Потому что, если он скажет, сделка изменится. Оплата операции перестанет быть «благотворительностью» или «покупкой услуг». Она станет долгом. Не финансовым – моральным. И он не был готов к этому долгу. Не был готов смотреть в глаза женщине, которую предал, и признавать: «Я был неправ. Во всем. Моя мать лгала. А ты говорила правду. И все эти годы ты была одна, потому что я оказался трусом».

Он засунул конверт обратно в ящик и захлопнул его.

Сегодня вечером он снова войдет в тот зал. Снова встанет напротив нее. Снова почувствует на своей спине ее ледяные пальцы и увидит в ее глазах то же, что и всегда: презрение, смешанное с усталостью. И он не знал, сколько еще сможет это выносить. Не ее презрение – себя в этом зеркале.

Где-то в Германии, за тысячи километров, спала его дочь. Где-то в этом городе, в съемной однушке с заклеенными окнами, плакала от бессильной ярости женщина, которую он когда-то любил. А он сидел здесь, в своем стеклянном саркофаге, окруженный доказательствами собственного успеха, и чувствовал себя самым беспомощным человеком на земле.

Потому что он не знал, как исправить то, что сломал. Не знал, как попросить прощения, когда твоя «помощь» причиняет больше боли, чем твоя жестокость. И не знал, как жить дальше, если единственный человек, чье прощение ему нужно, смотрит на него как на стихийное бедствие – неизбежное, разрушительное и абсолютно безличное.

Он включил на мониторе запись с камер наблюдения танцевального зала. Вчерашняя тренировка. Вот он входит. Вот она стоит у окна. Вот начинается разговор, с каждой секундой накаляясь все сильнее. Вот он заносит руку. Вот стойка с грохотом летит на пол.

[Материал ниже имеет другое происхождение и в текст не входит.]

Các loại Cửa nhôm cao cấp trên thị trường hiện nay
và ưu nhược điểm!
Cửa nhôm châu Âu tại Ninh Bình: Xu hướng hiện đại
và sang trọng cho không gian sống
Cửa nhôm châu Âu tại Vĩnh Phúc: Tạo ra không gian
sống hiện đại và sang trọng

Вот ее лицо. Не испуганное. Не злое. Просто… усталое. Бесконечно, смертельно усталое. Лицо человека, который уже видел все самые страшные катастрофы и теперь просто ждет, когда закончится очередная.

Он смотрел на это лицо и чувствовал, как внутри него что-то необратимо меняется. Ломается. Трещит по швам та самая гранитная глыба, которую он считал своей личностью. И в эти трещины, холодная и неостановимая, уже просачивалась вода.

Он не знал, выдержит ли. Исчезнет ли гранит, растворившись в ней, или вода отступит, оставив после себя только пустоту и соль.

Он знал только одно: завтра в семь утра он снова войдет в этот зал. И, возможно, впервые в жизни, попытается не победить, а услышать. Не сломать, а понять. Не купить, а заслужить.

Если у него еще оставался на это шанс.

Глава 11

Офис Егора Краснова к десяти вечера превращался в иное пространство. Днем это была штаб-квартира, мозг огромного механизма, где гудели голоса, щелкали замки портфелей, шелестели бумаги и тонко пели кофемашины. Ночью же здесь воцарялась особая, густая тишина, которую не нарушало даже мерное гудение климат-контроля. Она была похожа на тишину океанского дна – плотная, давящая, наполненная скрытыми, неслышимыми человеческим ухом течениями.